天然砥石においては、産地によって、あるいは層によって質が全く異なりますので、自分が思うような砥石に出会うことは大変稀です。また人造砥石においても、メーカーや品名、番手によって特徴は様々です。
大工は、砥ぐ刃物に合わせて、もしくは仕事の内容に合わせて、砥ぎ角度だけでなく砥石も変えることで、仕事の効率や精度を上げることが出来るのです。
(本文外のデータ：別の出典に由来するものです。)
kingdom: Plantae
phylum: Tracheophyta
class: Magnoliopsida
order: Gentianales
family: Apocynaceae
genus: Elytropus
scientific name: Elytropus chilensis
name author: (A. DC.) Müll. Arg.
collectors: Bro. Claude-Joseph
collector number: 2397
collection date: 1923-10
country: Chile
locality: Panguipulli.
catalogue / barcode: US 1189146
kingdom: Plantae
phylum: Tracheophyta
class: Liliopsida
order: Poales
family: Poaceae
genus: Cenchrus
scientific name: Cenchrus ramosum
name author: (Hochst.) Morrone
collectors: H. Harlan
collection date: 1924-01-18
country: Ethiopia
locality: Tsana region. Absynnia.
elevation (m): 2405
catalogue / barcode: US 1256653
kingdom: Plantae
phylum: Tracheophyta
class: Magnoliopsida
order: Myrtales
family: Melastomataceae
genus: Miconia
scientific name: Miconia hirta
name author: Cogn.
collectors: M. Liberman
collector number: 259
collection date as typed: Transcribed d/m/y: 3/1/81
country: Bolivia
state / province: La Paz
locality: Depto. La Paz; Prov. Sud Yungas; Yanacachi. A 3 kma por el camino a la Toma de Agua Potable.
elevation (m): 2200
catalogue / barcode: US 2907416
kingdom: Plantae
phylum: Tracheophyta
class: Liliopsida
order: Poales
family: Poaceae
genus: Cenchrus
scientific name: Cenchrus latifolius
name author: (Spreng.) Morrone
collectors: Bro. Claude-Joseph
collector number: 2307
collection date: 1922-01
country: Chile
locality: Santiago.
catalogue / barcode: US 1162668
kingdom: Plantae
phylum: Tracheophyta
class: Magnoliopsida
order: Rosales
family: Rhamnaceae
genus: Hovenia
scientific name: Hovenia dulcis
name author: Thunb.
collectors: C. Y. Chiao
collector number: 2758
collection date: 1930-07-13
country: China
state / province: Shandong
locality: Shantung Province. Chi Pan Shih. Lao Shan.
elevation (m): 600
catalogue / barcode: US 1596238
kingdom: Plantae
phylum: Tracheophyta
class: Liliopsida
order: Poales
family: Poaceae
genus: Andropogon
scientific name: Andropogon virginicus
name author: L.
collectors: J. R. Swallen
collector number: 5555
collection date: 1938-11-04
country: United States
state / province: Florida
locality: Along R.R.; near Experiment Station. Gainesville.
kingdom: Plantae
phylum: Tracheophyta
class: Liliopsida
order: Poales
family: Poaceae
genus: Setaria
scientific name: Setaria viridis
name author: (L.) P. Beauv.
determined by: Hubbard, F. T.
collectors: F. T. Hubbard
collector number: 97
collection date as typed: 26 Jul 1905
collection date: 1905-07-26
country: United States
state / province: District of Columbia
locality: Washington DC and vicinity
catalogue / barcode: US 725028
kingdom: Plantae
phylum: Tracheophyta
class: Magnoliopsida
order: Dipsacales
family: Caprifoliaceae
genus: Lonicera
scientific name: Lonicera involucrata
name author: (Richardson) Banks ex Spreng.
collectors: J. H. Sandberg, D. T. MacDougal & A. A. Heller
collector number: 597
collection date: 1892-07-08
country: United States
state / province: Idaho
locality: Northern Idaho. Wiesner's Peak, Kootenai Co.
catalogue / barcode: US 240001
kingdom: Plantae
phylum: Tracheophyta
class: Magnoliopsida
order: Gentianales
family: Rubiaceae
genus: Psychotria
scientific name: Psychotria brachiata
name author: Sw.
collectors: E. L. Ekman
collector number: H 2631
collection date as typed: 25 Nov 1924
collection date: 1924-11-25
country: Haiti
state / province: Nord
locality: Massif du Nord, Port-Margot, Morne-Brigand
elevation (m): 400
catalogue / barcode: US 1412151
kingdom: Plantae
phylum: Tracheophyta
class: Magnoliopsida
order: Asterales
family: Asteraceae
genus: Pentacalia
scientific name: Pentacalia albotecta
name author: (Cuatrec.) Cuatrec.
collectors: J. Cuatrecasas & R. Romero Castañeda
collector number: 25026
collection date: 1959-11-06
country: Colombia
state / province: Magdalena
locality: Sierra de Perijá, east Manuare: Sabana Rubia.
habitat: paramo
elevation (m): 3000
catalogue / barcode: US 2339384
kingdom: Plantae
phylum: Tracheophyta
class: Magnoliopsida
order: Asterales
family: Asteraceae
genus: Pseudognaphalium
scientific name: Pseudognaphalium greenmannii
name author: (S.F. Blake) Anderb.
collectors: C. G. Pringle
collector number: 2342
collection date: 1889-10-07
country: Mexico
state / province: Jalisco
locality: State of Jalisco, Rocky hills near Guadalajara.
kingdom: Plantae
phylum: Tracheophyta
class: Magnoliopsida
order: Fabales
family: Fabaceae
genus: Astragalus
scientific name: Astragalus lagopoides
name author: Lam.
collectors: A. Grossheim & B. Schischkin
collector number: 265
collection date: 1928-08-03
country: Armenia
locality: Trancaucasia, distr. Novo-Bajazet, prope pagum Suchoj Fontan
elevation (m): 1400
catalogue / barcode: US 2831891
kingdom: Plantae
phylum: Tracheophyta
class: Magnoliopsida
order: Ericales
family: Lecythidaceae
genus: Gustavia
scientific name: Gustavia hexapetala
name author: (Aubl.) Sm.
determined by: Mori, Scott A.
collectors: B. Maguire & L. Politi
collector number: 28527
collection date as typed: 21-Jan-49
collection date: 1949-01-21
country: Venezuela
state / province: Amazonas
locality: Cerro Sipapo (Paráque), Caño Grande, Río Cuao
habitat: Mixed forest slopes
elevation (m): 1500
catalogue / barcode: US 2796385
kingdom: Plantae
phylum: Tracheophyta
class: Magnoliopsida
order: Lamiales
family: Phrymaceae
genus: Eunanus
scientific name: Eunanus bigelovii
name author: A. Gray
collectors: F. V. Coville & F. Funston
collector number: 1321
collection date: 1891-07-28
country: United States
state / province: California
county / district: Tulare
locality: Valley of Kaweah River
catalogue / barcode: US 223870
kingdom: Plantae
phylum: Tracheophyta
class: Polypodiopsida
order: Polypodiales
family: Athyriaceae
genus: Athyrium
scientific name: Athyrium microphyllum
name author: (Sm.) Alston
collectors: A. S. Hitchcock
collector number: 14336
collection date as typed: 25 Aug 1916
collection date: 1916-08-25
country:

 これは私が良く使う人造砥石です。厚さ15mm程ある砥石を1mm近くまで砥ぎ減らしますので、薄くなった砥石が割れてしまわぬよう、新しい砥石と張り合わせて使うようにしています。その結果、このような積層の人造砥石が出来上がるのです。早いときは、2、3年でこの状態になります。何事も積み重ねが大事です。

特殊鉋

特殊鉋

 我が社の砥ぎ場です。切れ味が落ちた刃物を豆に研ぎ、常に切れ味の良い状態を保つということはとても大変なことです。大工は基本的には昼休みなどの休憩時間や仕事が終わった後に切れ味が落ちた刃物を研ぎます。しかし、例えば仕事中に、鑿が切れなくなってしまった場合、その鑿をごまかしながら使い続けるよりも、一旦、砥ぎ場に引っ込み、研いで鑿を切れる状態に直してから再び仕事に取り掛かった方が、早くて綺麗な仕事ができるものです。

 砥ぎ場の環境を充実させることは、大工の研ぎに対するモチベーションを高く保たせる上でとても大事なことであり、日ごろの仕事の完成度を高く保つ上でもとても重要なことであると私は考えています。